As opposed to selling sharing in the company through an initial public offering (IPO), Hong Kong-based Freightos says it plans to accomplish the move by merging with Gesher I Acquisition Corp., a publicly traded “blank check company” or special purpose acquisition corporation (SPAC).


The fresh capital comes from investors and corporations, including $60 million from M&G Investments in the form of Gesher shares and cash, $10 million from existing investor Qatar Airways, and $10 million from Composite Analysis Group Inc., an affiliate of Safer Logistics LLC. Previous investors that still own stakes in the firm include: FedEx Corp., SGX Group, Qatar Airways, IAG Cargo, LATAM Airlines Group, Bob Mylod (chairman of Booking Holdings), Aleph, and MoreVC. Existing Freightos shareholders are expected to own up to 78% of the combined company after the latest funding round.

Freightos says it will use the new funds will help advance its mission of digitalizing international freight and helping make global trade frictionless. The firm offers a global freight booking platform, connecting carriers—including airlines, ocean liners, and trucking companies—freight forwarders, and importers and exporters with services such as on-demand freight pricing, booking, and capacity.

The company has been growing fast, with a compound annual growth rate (CAGR) of 213% in gross booking value (GBV) between the first quarter of 2019 and the first quarter of 2022. Now employing some 330 employees worldwide, the company will have an “implied pro forma enterprise value” of $435 million after going public.

“Global freight moves the world,” Freightos CEO Zvi Schreiber said in a release. “Last year, $22 trillion worth of goods crossed borders, but we have all witnessed what happens when shipping doesn’t run smoothly, creating inventory shortages and increasing prices that challenge businesses and consumers globally. This presents a massive opportunity to digitalize one of the last large offline industries.”
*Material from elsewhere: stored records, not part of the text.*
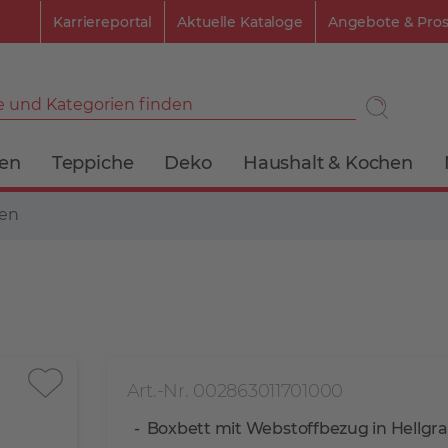
Karriereportal
Aktuelle Kataloge
Angebote & Pro
 und Kategorien finden
ien
Teppiche
Deko
Haushalt & Kochen
ten
Art.-Nr. 002863011701000
Boxbett mit Webstoffbezug in Hellgr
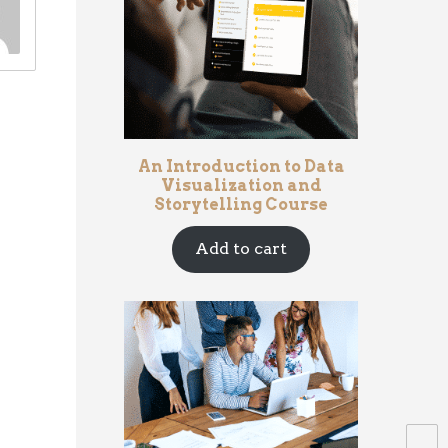
An Introduction to Data
Visualization and
Storytelling Course
Add to cart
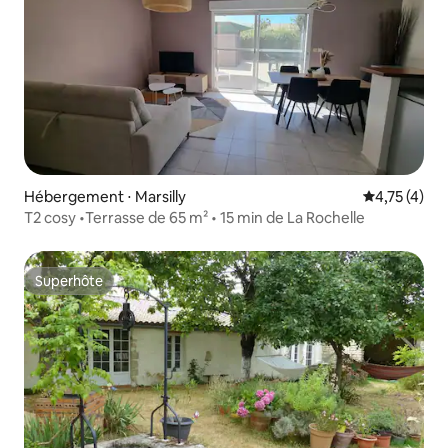
Hébergement ⋅ Marsilly
Évaluation m
4,75 (4)
T2 cosy •Terrasse de 65 m² • 15 min de La Rochelle
Superhôte
Superhôte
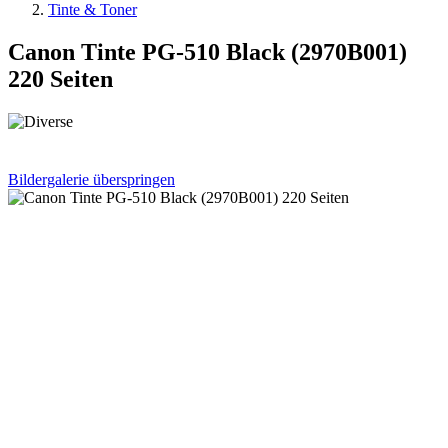
Tinte & Toner
Canon Tinte PG-510 Black (2970B001)
220 Seiten
Bildergalerie überspringen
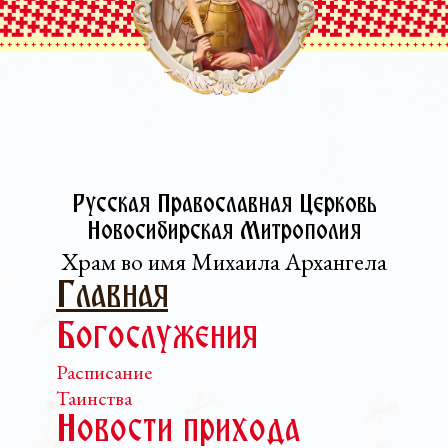
Русская Православная Церковь­
Новосибирская Митрополия
Храм во имя Михаила Архангела
Главная
Богослужения
Расписание
Таинства
Новости прихода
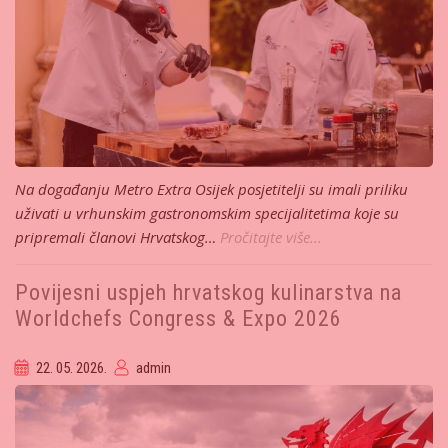
Na događanju Metro Extra Osijek posjetitelji su imali priliku
uživati u vrhunskim gastronomskim specijalitetima koje su
pripremali članovi Hrvatskog…
Pročitajte više...
Povijesni uspjeh hrvatskog kulinarstva na
Worldchefs Congress & Expo 2026
22. 05. 2026.
admin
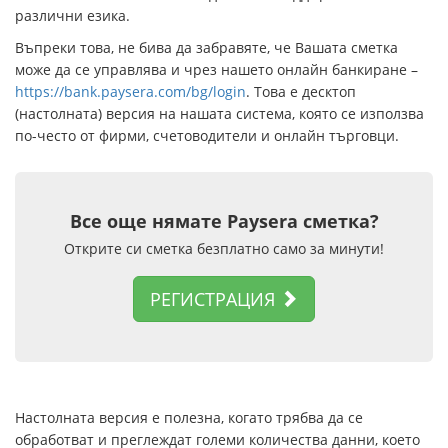
различни езика.
Въпреки това, не бива да забравяте, че Вашата сметка
може да се управлява и чрез нашето онлайн банкиране –
https://bank.paysera.com/bg/login
. Това е десктоп
(настолната) версия на нашата система, която се използва
по-често от фирми, счетоводители и онлайн търговци.
Все още нямате Paysera сметка?
Открите си сметка безплатно само за минути!
РЕГИСТРАЦИЯ
Настолната версия е полезна, когато трябва да се
обработват и преглеждат големи количества данни, което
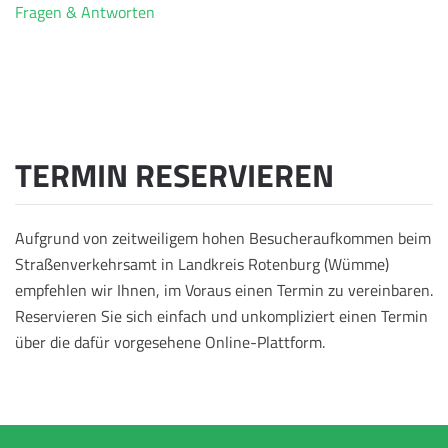
Fragen & Antworten
TERMIN RESERVIEREN
Aufgrund von zeitweiligem hohen Besucheraufkommen beim
Straßenverkehrsamt in Landkreis Rotenburg (Wümme)
empfehlen wir Ihnen, im Voraus einen Termin zu vereinbaren.
Reservieren Sie sich einfach und unkompliziert einen Termin
über die dafür vorgesehene Online-Plattform.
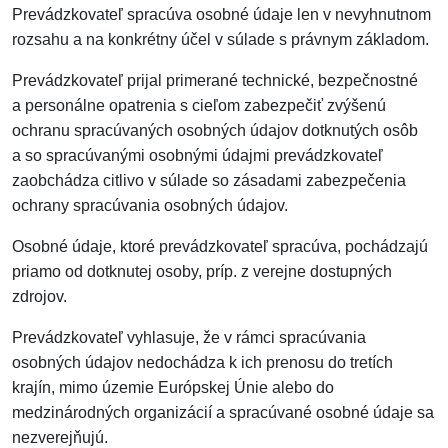
Prevádzkovateľ spracúva osobné údaje len v nevyhnutnom
rozsahu a na konkrétny účel v súlade s právnym základom.
Prevádzkovateľ prijal primerané technické, bezpečnostné
a personálne opatrenia s cieľom zabezpečiť zvýšenú
ochranu spracúvaných osobných údajov dotknutých osôb
a so spracúvanými osobnými údajmi prevádzkovateľ
zaobchádza citlivo v súlade so zásadami zabezpečenia
ochrany spracúvania osobných údajov.
Osobné údaje, ktoré prevádzkovateľ spracúva, pochádzajú
priamo od dotknutej osoby, príp. z verejne dostupných
zdrojov.
Prevádzkovateľ vyhlasuje, že v rámci spracúvania
osobných údajov nedochádza k ich prenosu do tretích
krajín, mimo územie Európskej Únie alebo do
medzinárodných organizácií a spracúvané osobné údaje sa
nezverejňujú.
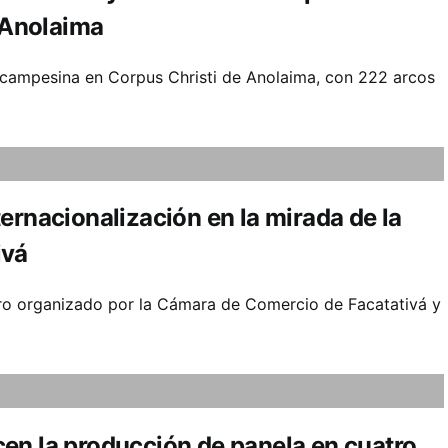
e Anolaima
 campesina en Corpus Christi de Anolaima, con 222 arcos
ernacionalización en la mirada de la
ivá
foro organizado por la Cámara de Comercio de Facatativá y
en la producción de panela en cuatro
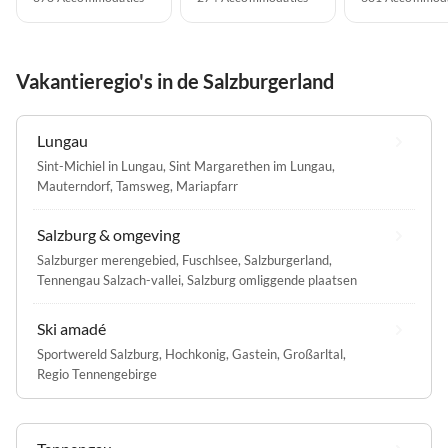
Vakantieregio's in de Salzburgerland
Lungau
Sint-Michiel in Lungau
,
Sint Margarethen im Lungau
,
Mauterndorf
,
Tamsweg
,
Mariapfarr
Salzburg & omgeving
Salzburger merengebied
,
Fuschlsee
,
Salzburgerland
,
Tennengau Salzach-vallei
,
Salzburg omliggende plaatsen
Ski amadé
Sportwereld Salzburg
,
Hochkonig
,
Gastein
,
Großarltal
,
Regio Tennengebirge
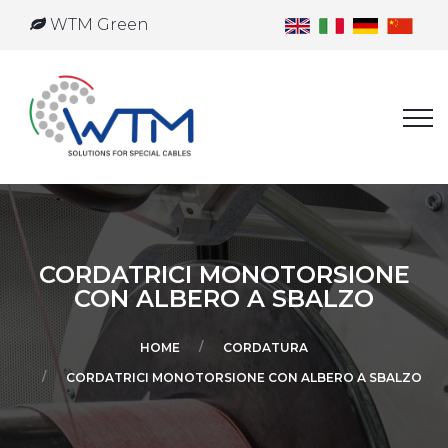
WTM Green
CORDATRICI MONOTORSIONE
CON ALBERO A SBALZO
HOME
CORDATURA
CORDATRICI MONOTORSIONE CON ALBERO A SBALZO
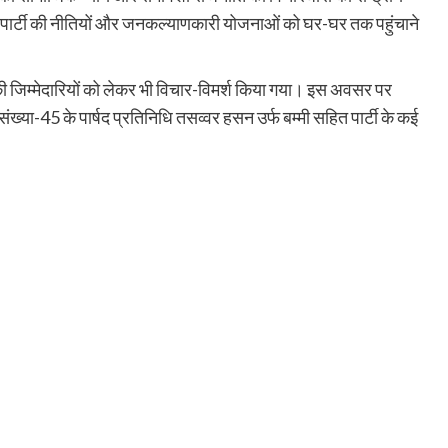
ओं से पार्टी की नीतियों और जनकल्याणकारी योजनाओं को घर-घर तक पहुंचाने
 की जिम्मेदारियों को लेकर भी विचार-विमर्श किया गया। इस अवसर पर
ंख्या-45 के पार्षद प्रतिनिधि तसव्वर हसन उर्फ बम्मी सहित पार्टी के कई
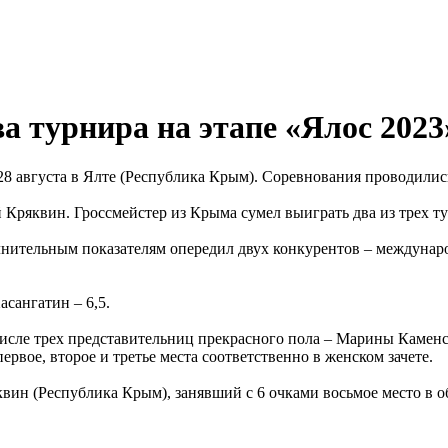
 турнира на этапе «Ялос 2023
8 августа в Ялте (Республика Крым). Соревнования проводились
 Кряквин. Гроссмейстер из Крыма сумел выиграть два из трех т
ополнительным показателям опередил двух конкурентов – междун
сангатин – 6,5.
м числе трех представительниц прекрасного пола – Марины Камен
вое, второе и третье места соответственно в женском зачете.
вин (Республика Крым), занявший с 6 очками восьмое место в о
In a blog post, Schreiber said he founded Freightos as a “booking.com” for the travel of goods. “World trade is built on a foundation of global shipping. And while outsiders might assume that it operates like a Swiss clock, the foundations are surprisingly rickety,” Schreiber said in the post. “In retrospect I’m pleased that I was blissfully ignorant of the fact that it would take so many years for even a single cargo airline, or container ocean liner, to provide an API (that is digital computer to computer connection) for instant rates, capacity, and electronic bookings.”